Prompt ▸ Return the entries below word for word. No picture belongs in the copy.

Records provided ▸
• • • •
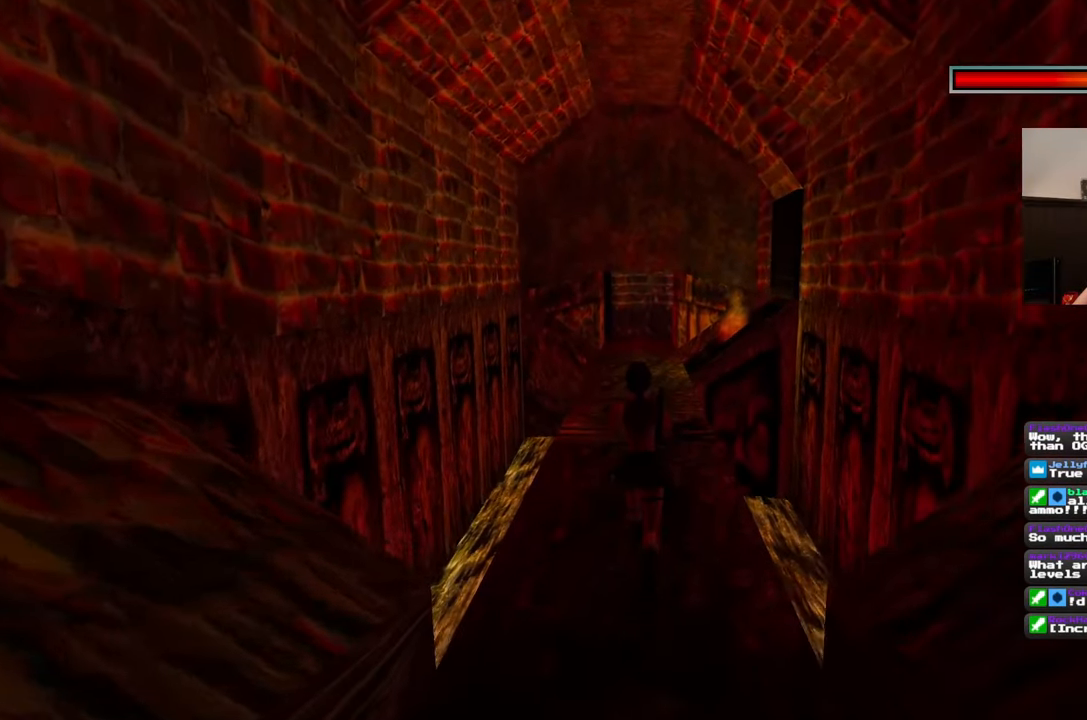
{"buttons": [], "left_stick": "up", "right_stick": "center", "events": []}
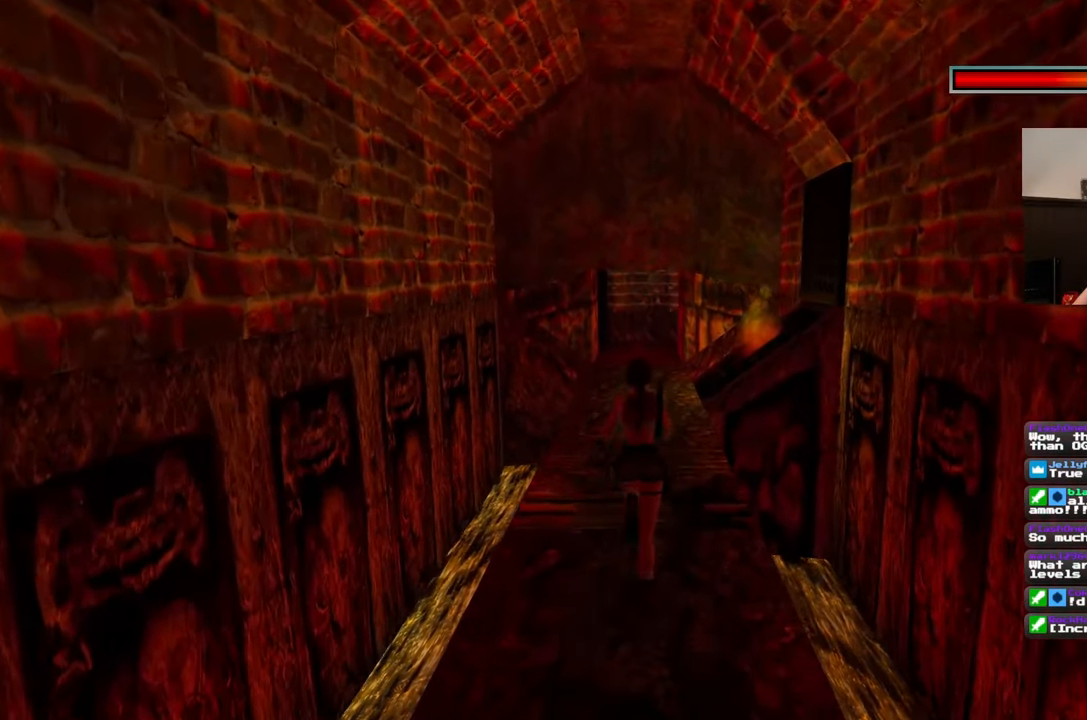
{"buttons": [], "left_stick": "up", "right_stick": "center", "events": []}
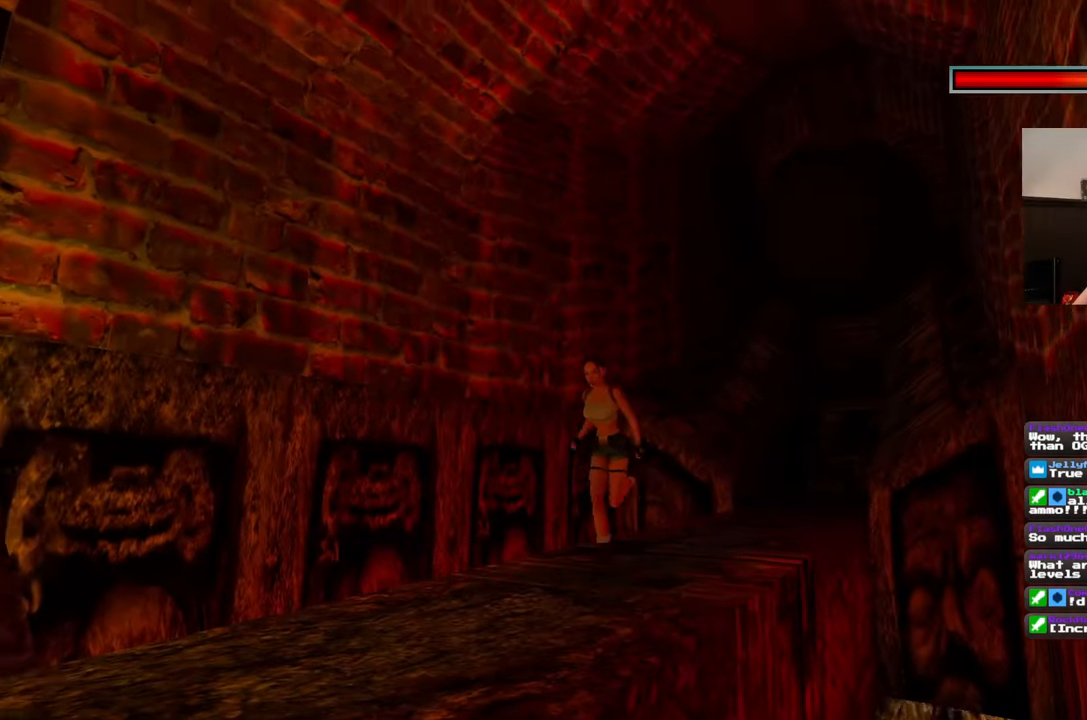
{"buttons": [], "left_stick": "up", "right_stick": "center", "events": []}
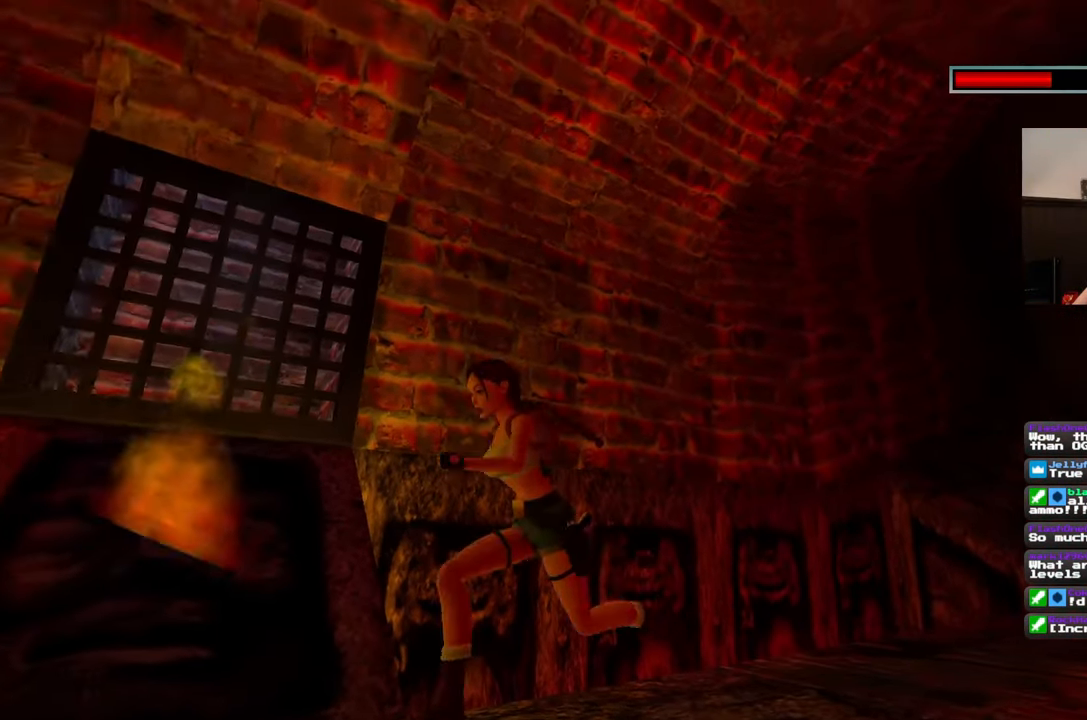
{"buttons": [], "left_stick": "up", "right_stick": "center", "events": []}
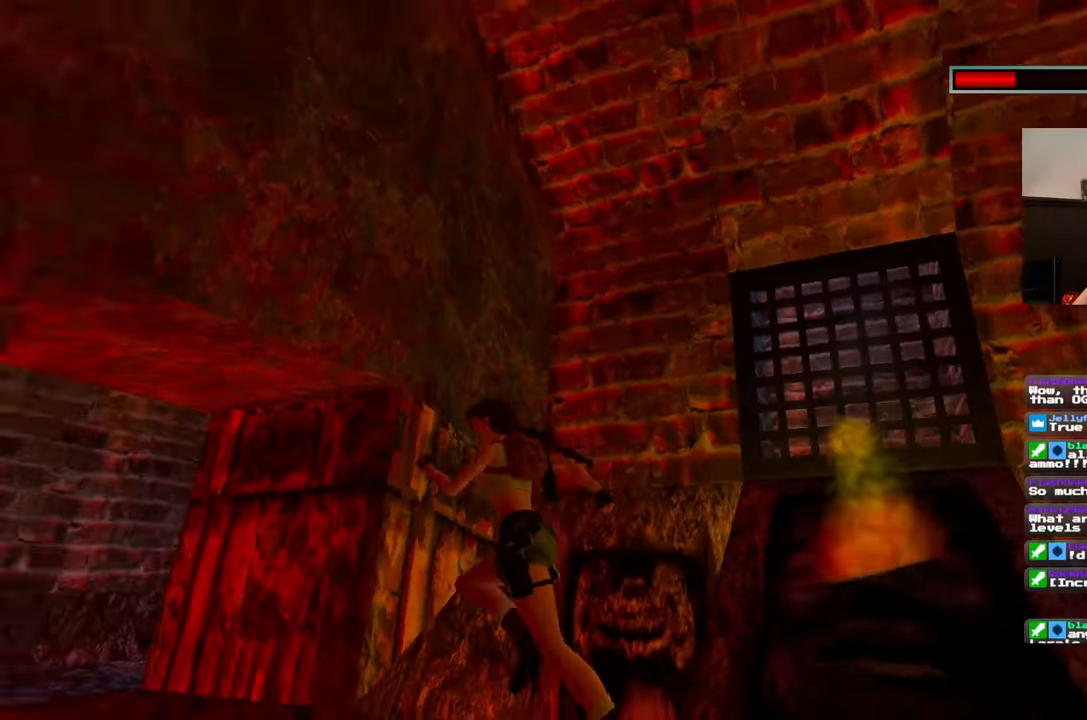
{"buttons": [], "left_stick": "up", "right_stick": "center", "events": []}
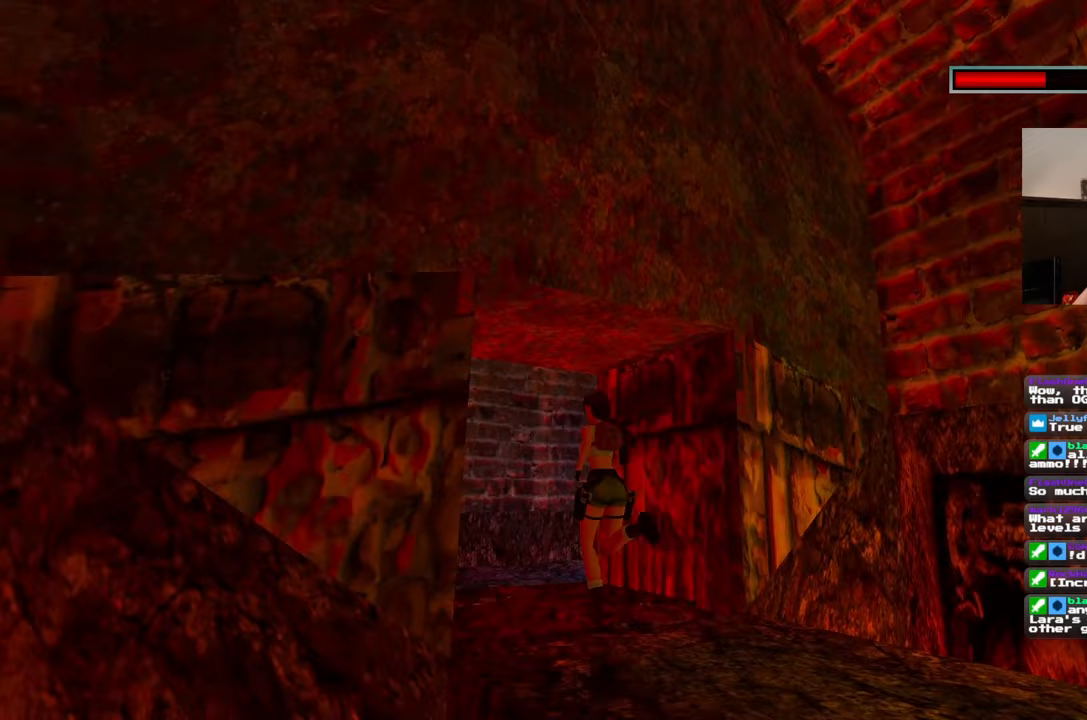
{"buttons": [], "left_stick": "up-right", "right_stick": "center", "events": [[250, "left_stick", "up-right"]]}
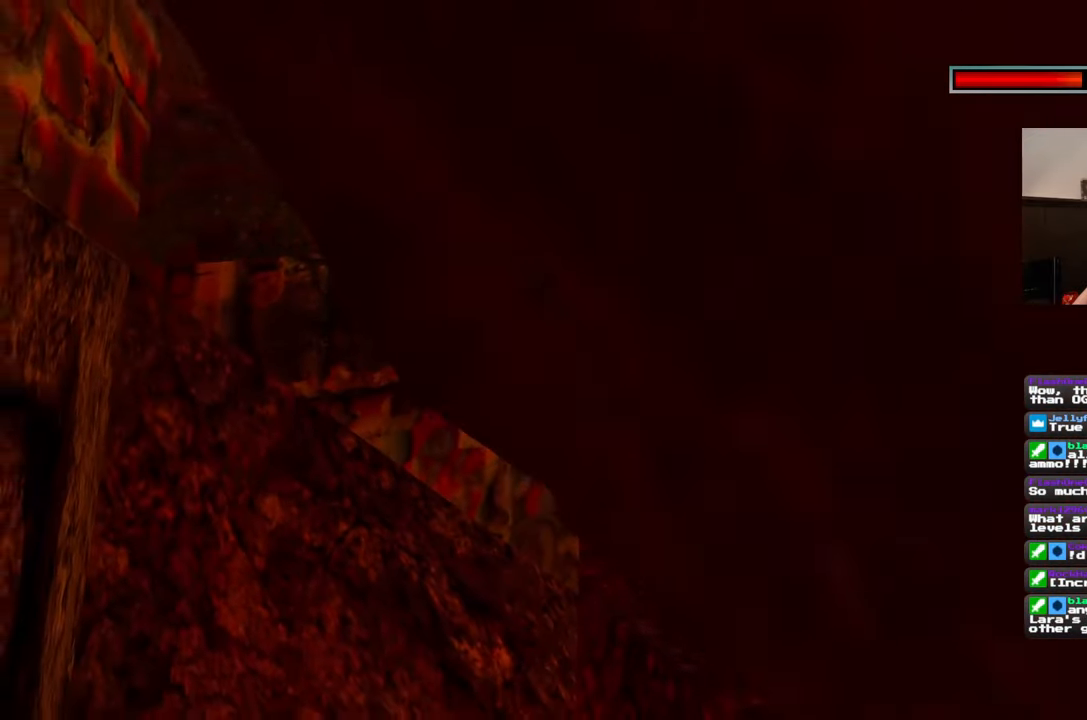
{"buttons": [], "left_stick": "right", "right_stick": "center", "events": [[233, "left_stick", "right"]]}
• • • •
Answer to the exercise ▸
{"buttons": [], "left_stick": "up", "right_stick": "center", "events": []}
{"buttons": [], "left_stick": "up", "right_stick": "center", "events": []}
{"buttons": [], "left_stick": "up", "right_stick": "center", "events": []}
{"buttons": [], "left_stick": "up", "right_stick": "center", "events": []}
{"buttons": [], "left_stick": "up", "right_stick": "center", "events": []}
{"buttons": [], "left_stick": "up-right", "right_stick": "center", "events": [[250, "left_stick", "up-right"]]}
{"buttons": [], "left_stick": "right", "right_stick": "center", "events": [[233, "left_stick", "right"]]}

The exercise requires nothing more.